Josh Beckett - WARP1: 4.2; WAR: 5.3
CC Sabathia - WARP1: 5.3; WAR: 6.0
Jon Lester - WARP1: 5.8; WAR: 6.2
A.J. Burnett - WARP1: 3.2; WAR: 3.1
Lester's strong 2009 makes me wonder if Beckett will continue to be first in the Sox rotation in 2010. Either way, it's difficult to ignore the fact that the Red Sox's 1-2 punch was better than the Yankees' in 2009.
John Lackey - WARP1: 3.2; WAR: 3.9
Andy Pettitte - WARP1: 2.4; WAR: 3.3
I was a strong advocate of John Lackey's until I saw the size of the Sox's offer. At $17 million per season I'm glad he's not the Yankees' problem.
Daisuke Matsuzaka - WARP1: 0.4; WAR: 0.5
Javier Vazquez - WARP1: 7.0; WAR: 6.6
Vazquez projects to be a 5-win pitcher next year, meaning he will not repeat his 2009 performance. Still, even if he's only a 4-win pitcher he'd be a top 3 guy on either team. Am I still smiling about this trade? You bet I am. Dice-K, on the other hand, remains a disappointment with a full no-trade clause.

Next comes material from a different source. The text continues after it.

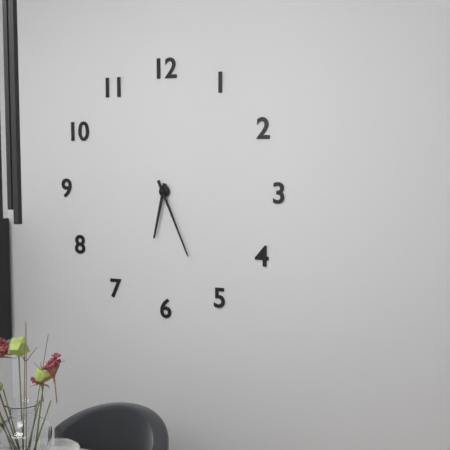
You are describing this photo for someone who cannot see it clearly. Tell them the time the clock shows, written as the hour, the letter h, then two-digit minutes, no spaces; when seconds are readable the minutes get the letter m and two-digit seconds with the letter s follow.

Clay Buchholz - WARP1: 2.1; WAR: 1.2
Joba Chamberlain - WARP1: 1.0; WAR: 1.5
Tim Wakefield - WARP1: 2.0; WAR: 1.9
Phil Hughes - WARP1: 2.6; WAR: 2.2
Jonathan Papelbon - WARP1: 4.6; WAR: 1.9
Mariano Rivera - WARP1: 6.5; WAR: 2.0
Fangraphs is surprisingly cruel to closers in terms of their value. Here I'm inclined to support BP. If you don't believe me, just ask a Phillies fan about Brad Lidge.
The Yankees come out ahead in terms of their pitching as well, according to each site. BP favors the Yankees 28 to 22.3 while Fangraphs favors the pinstripes 24.7 to 20.9.
Researching this post has led me to be that much more skeptical of the various wins statistics on the web, only because the two sites disagree so often, many times not even agreeing on which player is better. That said, in aggregate, each method draws the same conclusion: The Yankees' core looks stronger than the Red Sox's core. Baseball Prospectus puts the final tally at 59.5 to 49.8, while Fangraphs comes to 61.4 to 55.1. The actual 8-win difference between the two 2009 teams is right between these two estimates, adding credibility to the final tallies.
So far in the offseason, advantage Yankees.